- **Short exercise 1**: Copy out the listing of clock time changes line for line, leaving out the picture lines.

- **Document text**:

◇ ◇ ◇ ◇ ◇ ◇ ◇

Senate Slices Reconciliation Figure to $350 Billion

Weeks of Republican budget solidarity began to unravel March 25 as Senate

centrists capped the reconciliation growth package at $350 billion and siphoned another $137 billion away from President Bush’s $630 billion tax cut permanency allocation.

Senate Budget Committee Chair Don Nickles, R-Okla., announced late March 25 that members still had to work through a handful of Democratic amendments (eight remain) and some Republican changes but noted that lawmakers were on target to complete action on the budget by the close of business on March 26. Congressional leaders could then spend the balance of the week ironing out a $75 billion war supplemental President Bush has requested to cover the Iraq

campaign.

GOP lawmakers spent most of the morning closing ranks around the remaining $1.25 trillion tax figure — Senate budget writer Russell D. Feingold, D-Wis., managed to slice off $100 billion for a new war reserve last week — in the 2004 budget blueprint, but seemed to lose control of the fiscal reins once lawmakers approved 51 to 48 an amendment from Senate centrists setting the reconciliation tax ceiling at $350 billion and carving out a new $396 billion Social Security

reserve fund. Several other amendments chipped away at the growth plan figure

and the money Republicans planned to use to eliminate the 2010 sunset of the

Economic Growth and Tax Reconciliation Relief Act of 2001 (EGTRRA).

At press time, Senate Democrats were estimating that their assault on the spending blueprint written by Nickles had cut the total 11-year tax figure from $1.3 trillion to around $850 billion.

◇ ◇ ◇ ◇ ◇ ◇ ◇

- **Short exercise 2**: Continue the news story about the Senate cutting the reconciliation figure to $350 billion, starting right after its last sentence.

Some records
◇ ◇ ◇ ◇ ◇ ◇ ◇

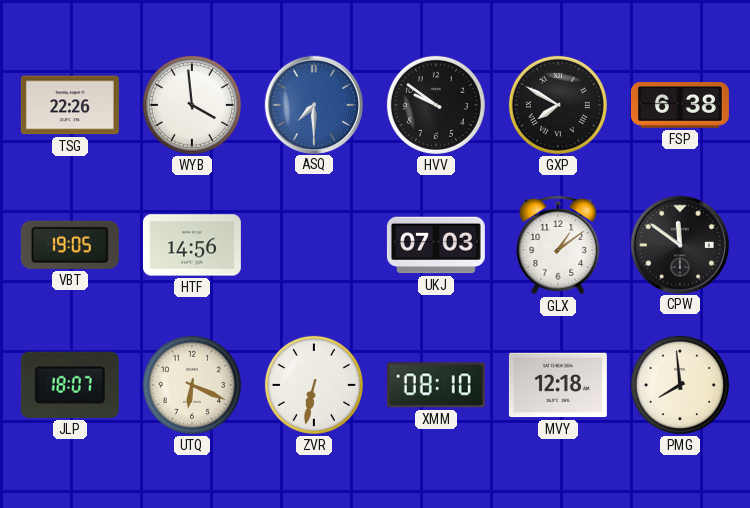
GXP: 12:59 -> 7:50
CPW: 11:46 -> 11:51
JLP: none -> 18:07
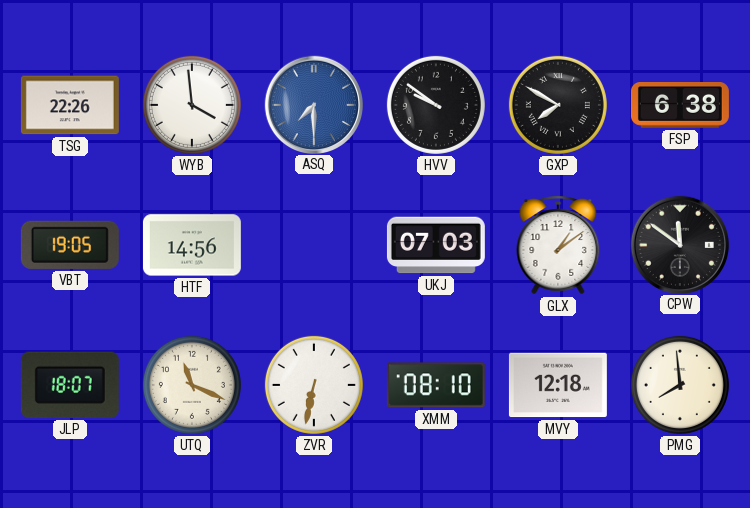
UTQ: 6:19 -> 11:19
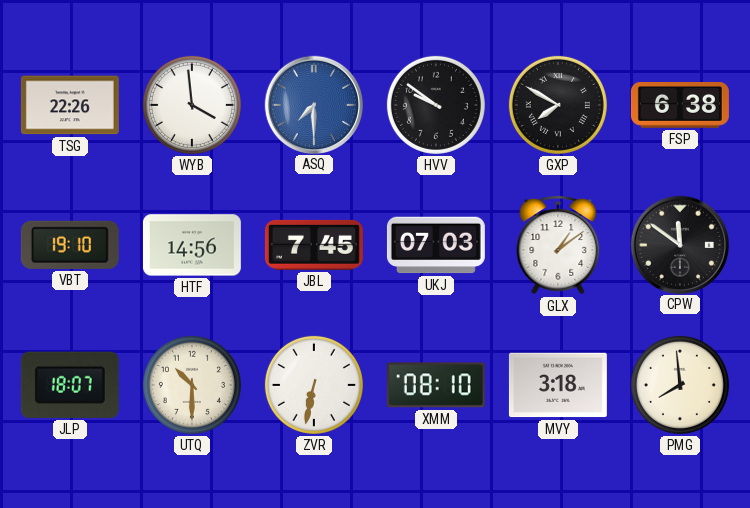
VBT: 19:05 -> 19:10
JBL: none -> 7:45
UTQ: 11:19 -> 10:30
MVY: 12:18 -> 3:18
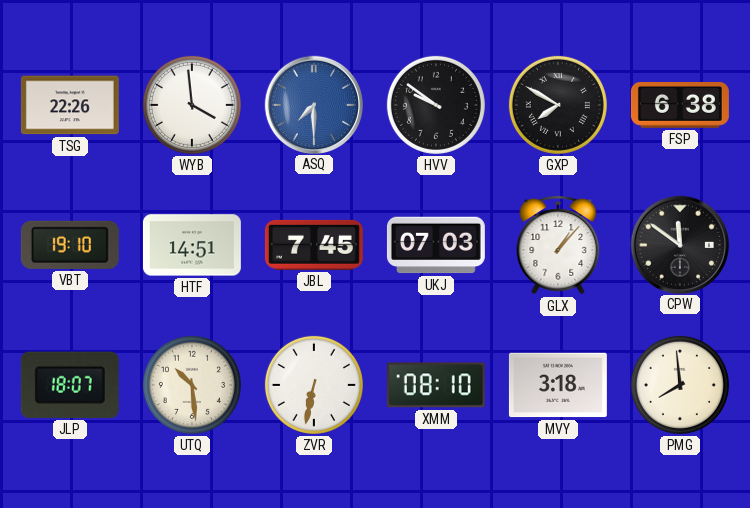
HTF: 14:56 -> 14:51
GLX: 1:09 -> 1:07
UTQ: 10:30 -> 10:29
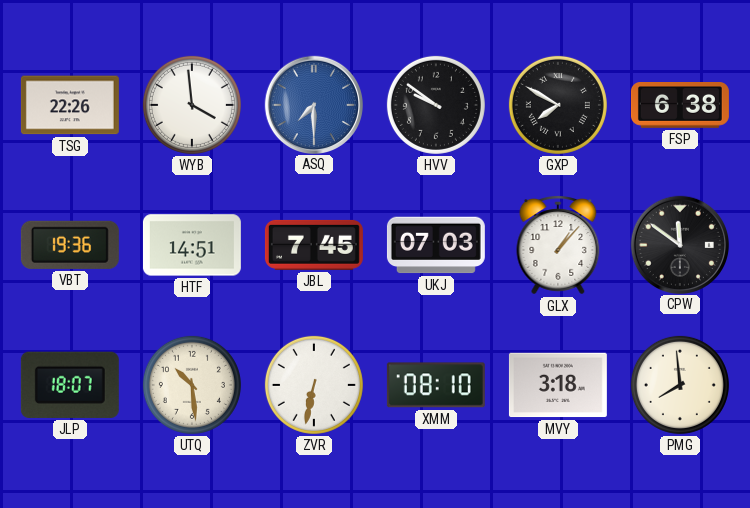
VBT: 19:10 -> 19:36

◇ ◇ ◇ ◇ ◇ ◇ ◇

- **Right answer 1**:
GXP: 12:59 -> 7:50
CPW: 11:46 -> 11:51
JLP: none -> 18:07
UTQ: 6:19 -> 11:19
VBT: 19:05 -> 19:10
JBL: none -> 7:45
UTQ: 11:19 -> 10:30
MVY: 12:18 -> 3:18
HTF: 14:56 -> 14:51
GLX: 1:09 -> 1:07
UTQ: 10:30 -> 10:29
VBT: 19:10 -> 19:36

- **Right answer 2**:
The stunning tax reversal could upend Bush’s chances of seeing his full

growth package through to completion. House Ways and Means Committee Chair

William M. Thomas, R-Calif., was set to begin drafting this week a growth

package largely tracking the $726 billion reconciliation figure included in the House budget outline.

Earlier in the day, House Majority Leader Tom DeLay, R-Texas, stressed to

reporters that the House did not view any Senate attempts to pare down the

president’s policies as the final word on tax cuts. “Whatever figure the Senate has is not a compromise figure,” he asserted. “We’re going to defend the

president’s principles when we get to conference.”

Senate Majority Leader Bill Frist, R-Tenn., said he expects a bicameral

budget conference could begin by April 1. A House GOP budget aide said the

conference will get under way as early as March 27, but predicted the panelists might not begin working in earnest until the week of March 31.

Second Time’s the Charm

After watching their plan to trim the tax bill and devote the savings to

deficit reduction fail 62 to 38 last week, Senate centrists John B. Breaux,

D-La., Olympia J. Snowe, R-Maine, Max Baucus, D-Mont., and George V. Voinovich, R-Ohio, convinced several swing voters to join them in opposing President Bush’s $726 billion growth prescription. Tax cut opponents Lincoln D. Chafee, R-R.I., and Ernest F. Hollings, D-S.C., joined every Democrat — except for absentee Bush ally Zell Miller, D-Ga., who was out of town — in fine-tuning the tax cut figure.

Breaux said this latest iteration allows for a $350 billion growth package and sets aside $396 billion from the overall Republican tax allocation for Social Security modernization — although if no reforms are made the money can then be used to pay down the debt. He added that the amendment should send a clear message to both House Republican leaders and the White House that most Senators will not accept a reconciliation tax bill above $350 billion.

“We’ve reached a positive middle ground,” Baucus said after the vote,

adding that the centrist backstop would still provide taxwriters adequate room

to dole out relief to states, encourage business expansion, and reduce the

national debt.

Snowe suggested that the toned down tax figure would ensure her support for a final budget resolution and a reconciliation tax bill below the $350 billion benchmark. “This is an important vote that positions the Senate to support a

smaller-size — and a right-sized — growth package,” she said in a release.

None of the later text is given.